** Задание **
Покажите полностью все строки ниже, в которых встречается слово «статті».

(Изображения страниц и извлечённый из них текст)

──────

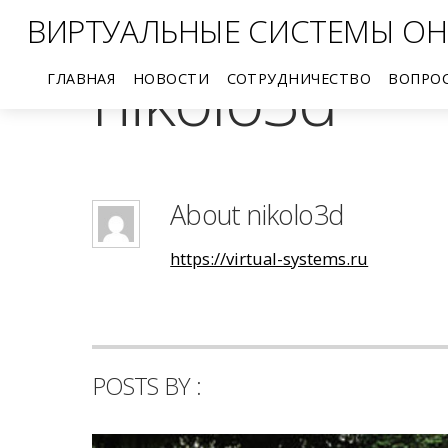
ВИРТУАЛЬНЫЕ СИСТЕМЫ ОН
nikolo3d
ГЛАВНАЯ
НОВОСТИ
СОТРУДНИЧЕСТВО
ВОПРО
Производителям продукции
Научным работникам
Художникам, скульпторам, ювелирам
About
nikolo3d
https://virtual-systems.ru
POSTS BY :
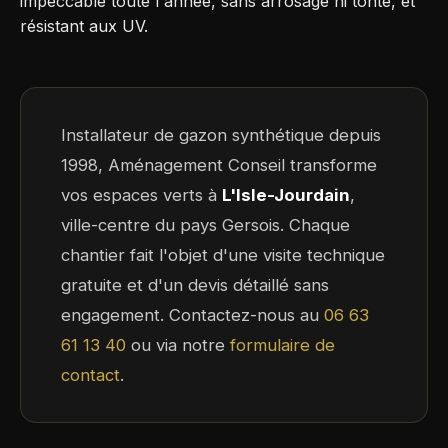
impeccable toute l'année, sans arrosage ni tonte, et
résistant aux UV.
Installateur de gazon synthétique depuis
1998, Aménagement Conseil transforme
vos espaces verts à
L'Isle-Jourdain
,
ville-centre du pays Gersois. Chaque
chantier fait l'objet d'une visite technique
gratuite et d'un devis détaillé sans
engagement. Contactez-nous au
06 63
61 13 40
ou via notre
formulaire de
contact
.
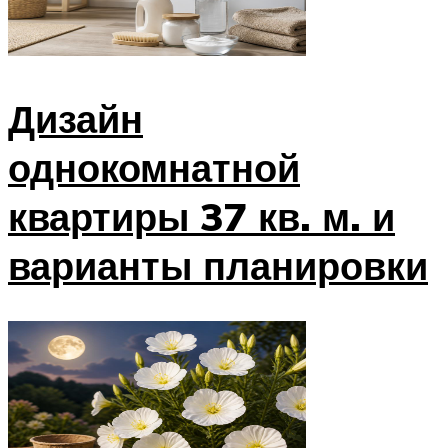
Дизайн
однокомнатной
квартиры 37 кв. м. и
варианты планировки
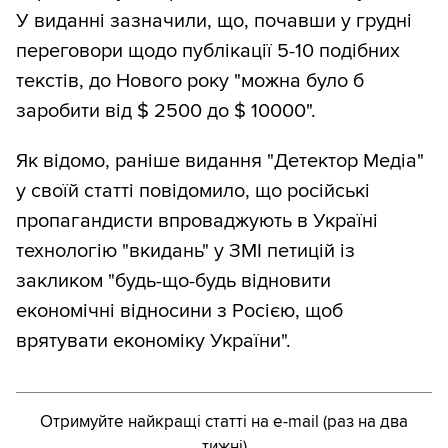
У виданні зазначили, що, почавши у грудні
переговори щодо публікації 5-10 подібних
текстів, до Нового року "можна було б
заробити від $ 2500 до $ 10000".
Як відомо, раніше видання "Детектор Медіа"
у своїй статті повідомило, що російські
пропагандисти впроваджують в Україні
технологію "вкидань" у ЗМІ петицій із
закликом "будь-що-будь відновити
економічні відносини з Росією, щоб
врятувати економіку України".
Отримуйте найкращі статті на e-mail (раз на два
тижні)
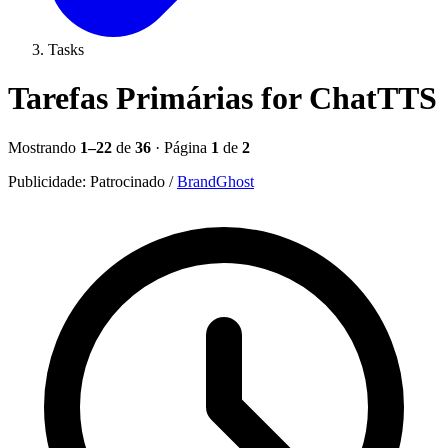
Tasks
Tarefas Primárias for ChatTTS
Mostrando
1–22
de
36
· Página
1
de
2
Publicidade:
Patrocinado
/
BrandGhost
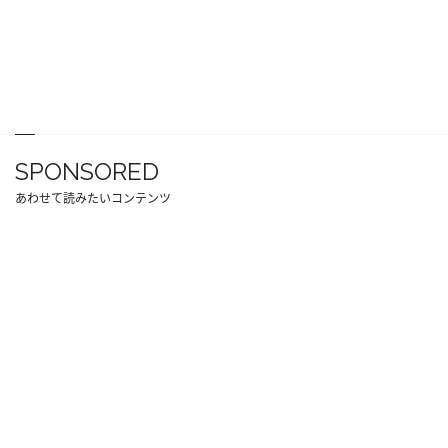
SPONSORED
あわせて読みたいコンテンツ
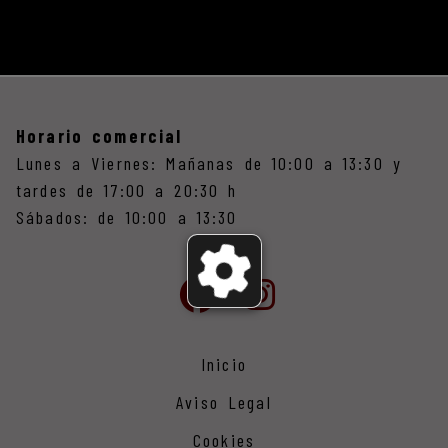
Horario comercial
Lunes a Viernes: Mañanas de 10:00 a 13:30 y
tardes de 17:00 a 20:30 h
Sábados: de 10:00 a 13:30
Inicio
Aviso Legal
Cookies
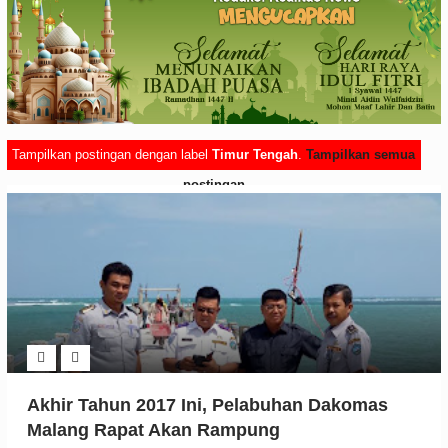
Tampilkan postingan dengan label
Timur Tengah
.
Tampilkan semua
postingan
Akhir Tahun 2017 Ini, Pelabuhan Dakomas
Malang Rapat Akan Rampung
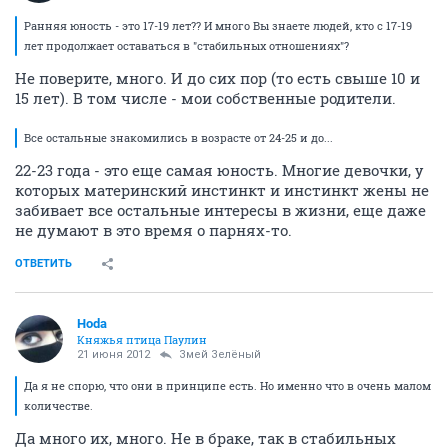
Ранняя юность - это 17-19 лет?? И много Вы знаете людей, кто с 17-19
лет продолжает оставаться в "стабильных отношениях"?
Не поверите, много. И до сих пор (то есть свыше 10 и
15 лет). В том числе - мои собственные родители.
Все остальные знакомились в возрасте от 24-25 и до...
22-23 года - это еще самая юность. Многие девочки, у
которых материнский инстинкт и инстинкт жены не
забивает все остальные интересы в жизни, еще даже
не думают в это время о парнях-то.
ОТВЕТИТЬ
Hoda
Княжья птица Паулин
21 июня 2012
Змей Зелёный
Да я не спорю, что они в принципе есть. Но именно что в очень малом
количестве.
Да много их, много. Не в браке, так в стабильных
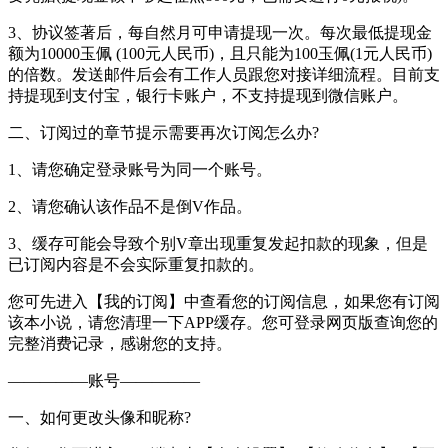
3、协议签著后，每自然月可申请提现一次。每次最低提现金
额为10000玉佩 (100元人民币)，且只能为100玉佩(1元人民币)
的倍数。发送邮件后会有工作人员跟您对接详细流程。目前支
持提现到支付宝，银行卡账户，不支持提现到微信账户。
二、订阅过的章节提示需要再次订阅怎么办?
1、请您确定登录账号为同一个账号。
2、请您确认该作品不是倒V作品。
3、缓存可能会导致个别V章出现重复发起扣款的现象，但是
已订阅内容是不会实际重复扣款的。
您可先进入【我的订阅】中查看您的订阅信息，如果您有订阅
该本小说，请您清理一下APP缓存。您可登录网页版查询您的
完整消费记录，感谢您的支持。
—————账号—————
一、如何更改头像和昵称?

──────

** Ответ на задание **
у своїй статті повідомило, що російські
Отримуйте найкращі статті на e-mail (раз на два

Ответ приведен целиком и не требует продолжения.